6_Production lines in energy intensive industries
The ceramic industry is one of the examples for heat recovery in energy intensive industries. Producing a nice set of ceramic tiles for your bathroom requires blasting them at high temperatures for a long time. This consumes much energy but heat pipes can be used to recover and re-use waste heat. As heat accounts for a significant proportion of the production costs for ceramics, heat pipes save energy and costs for the producer.
7_Shutdown device for nuclear reactors
Convectional passive cooling mechanisms remove decay heat after the automatic shutdown of a nuclear system in the event of abnormalities. However, the limitations of these systems became apparent during the Fukushima disaster. Scientists are now developing a new, safer hybrid heat pipe, which can shut down the nuclear reactor and also be used to evacuate decay heat generated from the core following the shutdown. The hybrid heat pipe contains a neutron absorber and should operate at high temperature and pressure levels.

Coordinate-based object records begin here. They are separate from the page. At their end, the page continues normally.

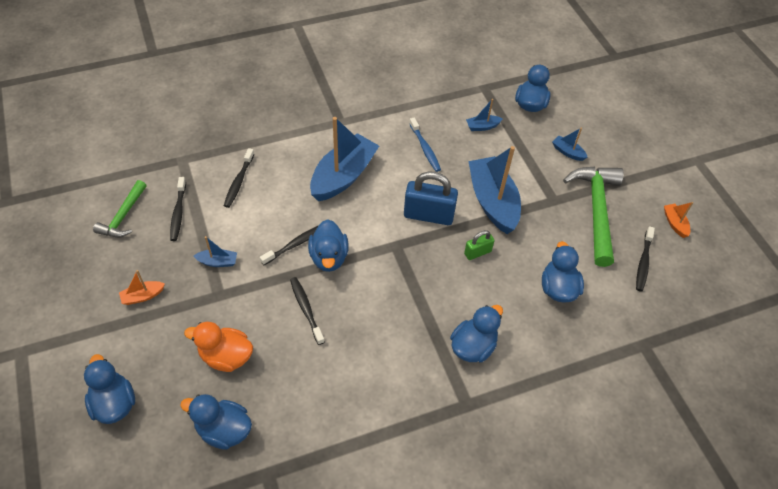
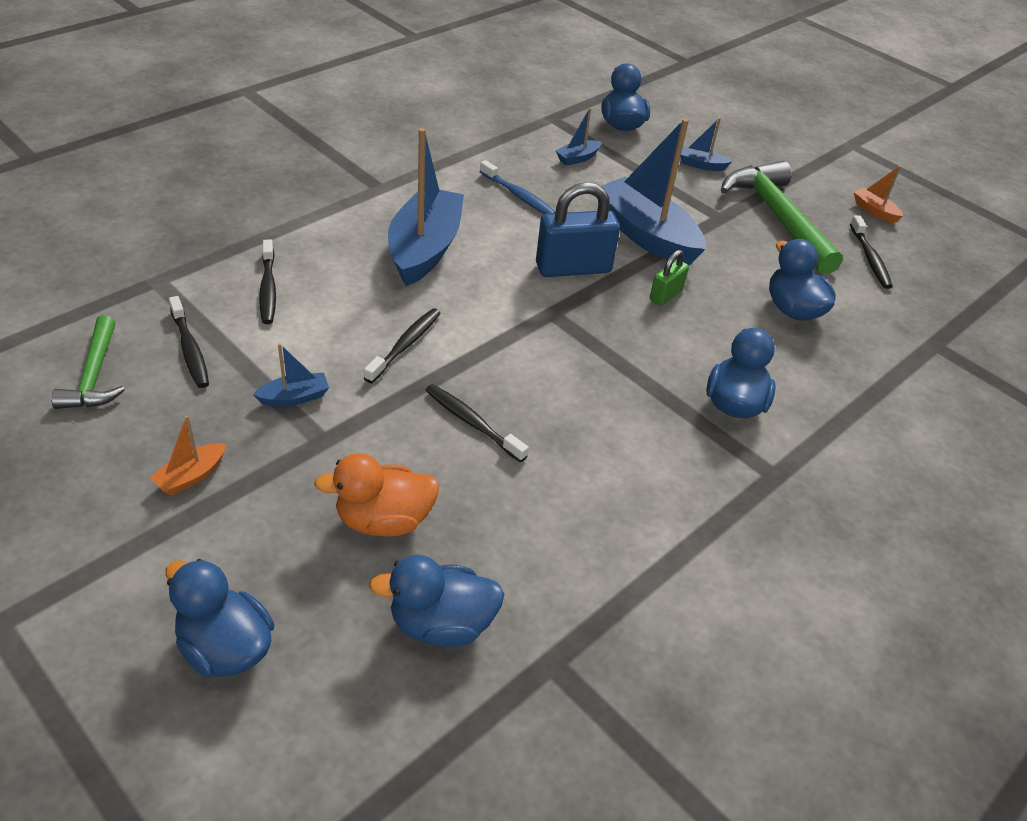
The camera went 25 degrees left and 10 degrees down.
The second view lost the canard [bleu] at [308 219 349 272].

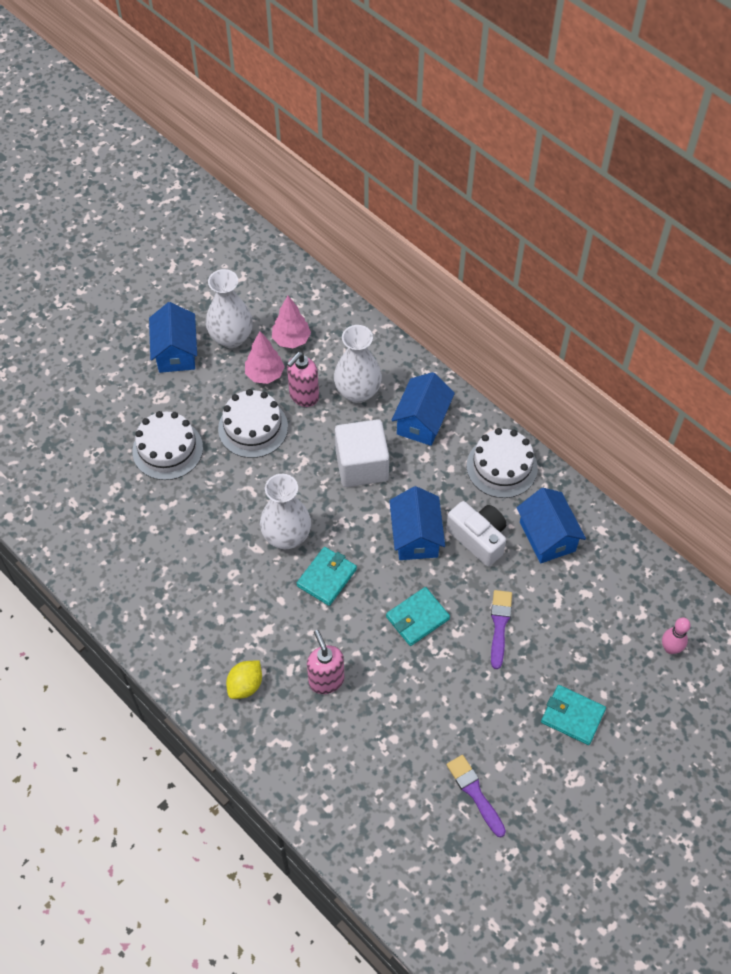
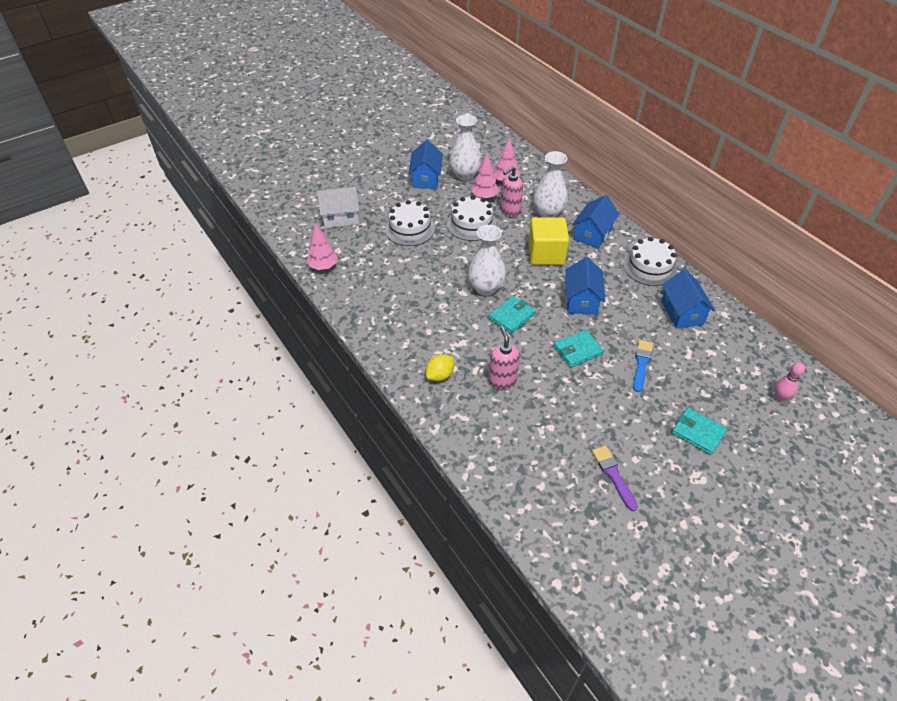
The camera went 10 degrees right and 10 degrees down.
What was the cube [blanc] at [335 419 389 487] turned into the cube [jaune] at [528 217 569 265].
The second view lost the appareil photo [blanc] at [446 501 507 567].
What was the pinceau [violet] at [491 590 512 669] turned into the pinceau [bleu] at [633 340 653 392].
The second view gained the arbre [rose] at [306 223 338 270].
The second view gained the maison [blanc] at [317 187 359 228].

The technology for hybrid vehicles is relatively new, but it seems likely that heat pipes could be used as an energy-efficient way to cool their batteries. Car battery cells need to be kept within a specific temperature range; they should not be too hot or too cold as this will lower their performance. Heat pipes could have the potential to effectively regulate the temperature in hybrid or electric cars.
Heat pipes have been used for decades to ensure that certain parts of computers, like the central processing unit (CPU) don’t get overheated. The increased power requirements placed on today’s modern computers means that CPUs and GPUs (graphic processing units) generate more heat than ever before. Simple heat pipes have been used to effectively and efficiently move heat away from these parts of the computer to thermal heat sinks where it can be safely released into the environment.

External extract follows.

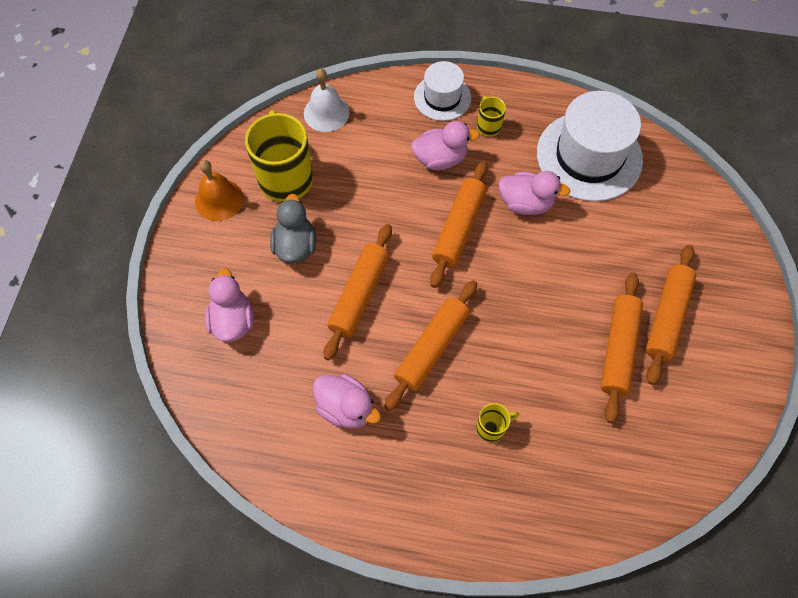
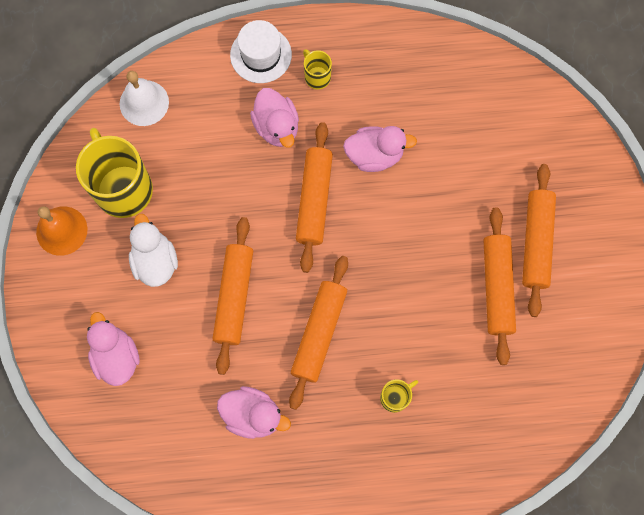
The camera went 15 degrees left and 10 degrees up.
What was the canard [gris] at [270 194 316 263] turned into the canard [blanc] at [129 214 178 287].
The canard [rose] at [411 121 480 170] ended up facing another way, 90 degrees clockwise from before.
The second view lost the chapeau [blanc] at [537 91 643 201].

On a larger scale, computers and electronics release heat into the room. In places like data centres where many computers and electronics operate, the room temperature can become too hot for them to work properly. Therefore, a cooling system is required to maintain the temperature within a suitable range. Heat pipes can remove the heat from the data centre to the outside without exchanging the air, which insulates the data centre from outside humidity and dust.
10_Heat Pipe Heat exchangers
Heat exchangers are thermal devices used to transfer heat from a hot stream (heat source) to a cold stream which is called heat sink. The larger the heat exchanger, the more effective it is, but the system would be heavier and more costly. Heat pipes can act as individual heat exchangers within a heat exchanger itself. A heat pipe heat exchanger has a longer operating life and smaller size in comparison to a conventional one. Moreover, a pipe heat exchanger can still operate even if some of the heat pipes fail. Heat pipe heat exchangers ensure full separation between the hot stream and the cold stream. Therefore, they have many industrial and medical applications as for example to dry Mate in Brazil.